Big banks may not profit from Trump as much as markets think: UBS's Fitzpatrick

NEW YORK (Reuters) - The stock rally in financial stocks since the U.S. presidential election may slow down if the new administration fails to cut red tape for big banks, a top UBS Group AG UBSG.S asset management executive said on Thursday at the Reuters Global Investment Outlook Summit in New York.

A Citibank ATM is pictured in the Manhattan borough of New York, October 10, 2015. REUTERS/Eduardo Munoz - RTS3W7T

The rally that has broadly driven the S&P 500 Financials Index .SPSY more than 13 percent higher since Nov. 4 is due for a "near-term" pullback, according to Dawn Fitzpatrick, global head of equities, multi-asset and the O'Connor hedge fund businesses at UBS Asset Management.

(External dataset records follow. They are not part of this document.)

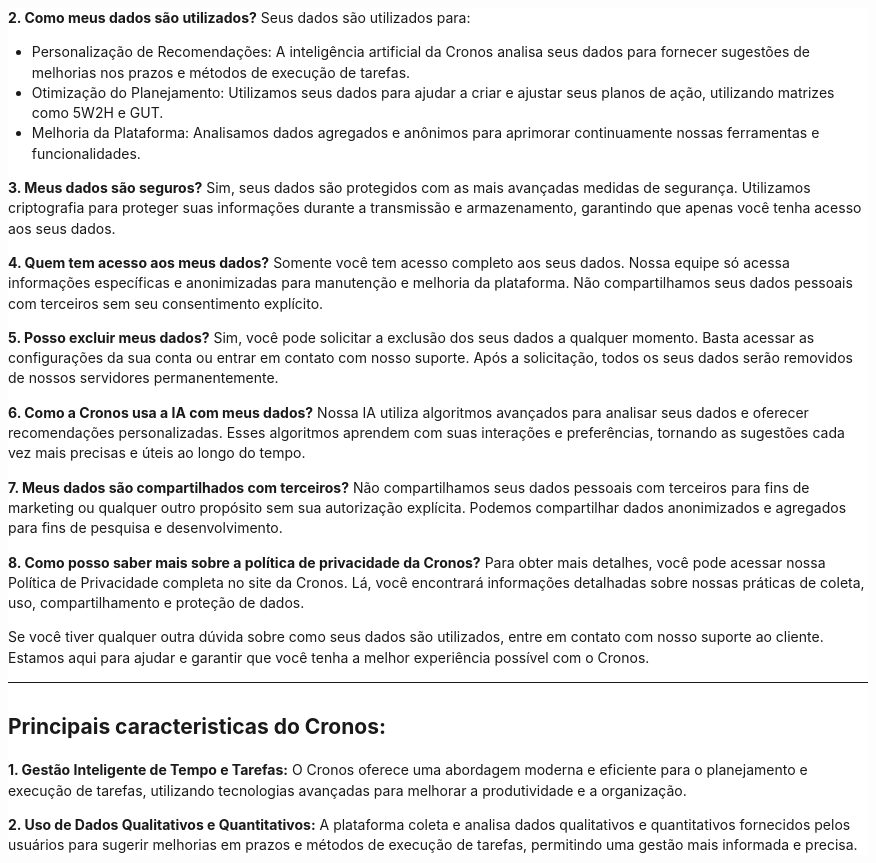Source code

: **2. Como meus dados são utilizados?**
Seus dados são utilizados para:
- Personalização de Recomendações: A inteligência artificial da Cronos analisa seus dados para fornecer sugestões de melhorias nos prazos e métodos de execução de tarefas.
- Otimização do Planejamento: Utilizamos seus dados para ajudar a criar e ajustar seus planos de ação, utilizando matrizes como 5W2H e GUT.
- Melhoria da Plataforma: Analisamos dados agregados e anônimos para aprimorar continuamente nossas ferramentas e funcionalidades.

**3. Meus dados são seguros?**
Sim, seus dados são protegidos com as mais avançadas medidas de segurança. Utilizamos criptografia para proteger suas informações durante a transmissão e armazenamento, garantindo que apenas você tenha acesso aos seus dados.

**4. Quem tem acesso aos meus dados?**
Somente você tem acesso completo aos seus dados. Nossa equipe só acessa informações específicas e anonimizadas para manutenção e melhoria da plataforma. Não compartilhamos seus dados pessoais com terceiros sem seu consentimento explícito.

**5. Posso excluir meus dados?**
Sim, você pode solicitar a exclusão dos seus dados a qualquer momento. Basta acessar as configurações da sua conta ou entrar em contato com nosso suporte. Após a solicitação, todos os seus dados serão removidos de nossos servidores permanentemente.

**6. Como a Cronos usa a IA com meus dados?**
Nossa IA utiliza algoritmos avançados para analisar seus dados e oferecer recomendações personalizadas. Esses algoritmos aprendem com suas interações e preferências, tornando as sugestões cada vez mais precisas e úteis ao longo do tempo.

**7. Meus dados são compartilhados com terceiros?**
Não compartilhamos seus dados pessoais com terceiros para fins de marketing ou qualquer outro propósito sem sua autorização explícita. Podemos compartilhar dados anonimizados e agregados para fins de pesquisa e desenvolvimento.

**8. Como posso saber mais sobre a política de privacidade da Cronos?**
Para obter mais detalhes, você pode acessar nossa Política de Privacidade completa no site da Cronos. Lá, você encontrará informações detalhadas sobre nossas práticas de coleta, uso, compartilhamento e proteção de dados.

Se você tiver qualquer outra dúvida sobre como seus dados são utilizados, entre em contato com nosso suporte ao cliente. Estamos aqui para ajudar e garantir que você tenha a melhor experiência possível com o Cronos.

---
## Principais caracteristicas do Cronos:

**1. Gestão Inteligente de Tempo e Tarefas:**
O Cronos oferece uma abordagem moderna e eficiente para o planejamento e execução de tarefas, utilizando tecnologias avançadas para melhorar a produtividade e a organização.

**2. Uso de Dados Qualitativos e Quantitativos:**
A plataforma coleta e analisa dados qualitativos e quantitativos fornecidos pelos usuários para sugerir melhorias em prazos e métodos de execução de tarefas, permitindo uma gestão mais informada e precisa.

“One of the things that I think the market might have a little bit wrong here is the relative valuation between regional banks and money-center banks,” said Fitzpatrick, who is responsible for overseeing roughly $300 billion in assets. “The policies you’re going to see on the financial side are going to disproportionately favor the regional banks.”

Still, she disputed “the notion that we’re going to go back to pre-financial crisis backdrop for the big money-center banks.”

Fitzpatrick said regulatory relief for big banks could be limited, but more regionals are likely to win exemption from certain provisions of the 2010 Dodd-Frank financial reform legislation.

In particular, banks with more than $50 billion in assets are subject to additional regulation, and they have been lobbying to have that threshold raised.

A move to change that provision could lead to mergers and acquisitions among regional banks, Fitzpatrick said.

The U.S. stock market has largely reacted positively to the Nov. 8 election of Donald Trump as U.S. president, but bonds and emerging markets have been hammered.

Fitzpatrick said she expected China to push its yuan currency lower before Trump takes office in January. The president-elect has vowed to label China a “currency manipulator.”

Trump will have the support of a Republican-controlled Congress that will lead to short-term “consensus” reforms, such as reducing the corporate tax rate and the complexity of the tax code, Fitzpatrick said.

But measures to restrict immigration could harm the economy in the long run, and the market’s initial reaction to Trump’s presidency may be wrong, she added.

“The knee-jerk reaction of selling everything and anything emerging market-related will prove to be an overreaction,” she said.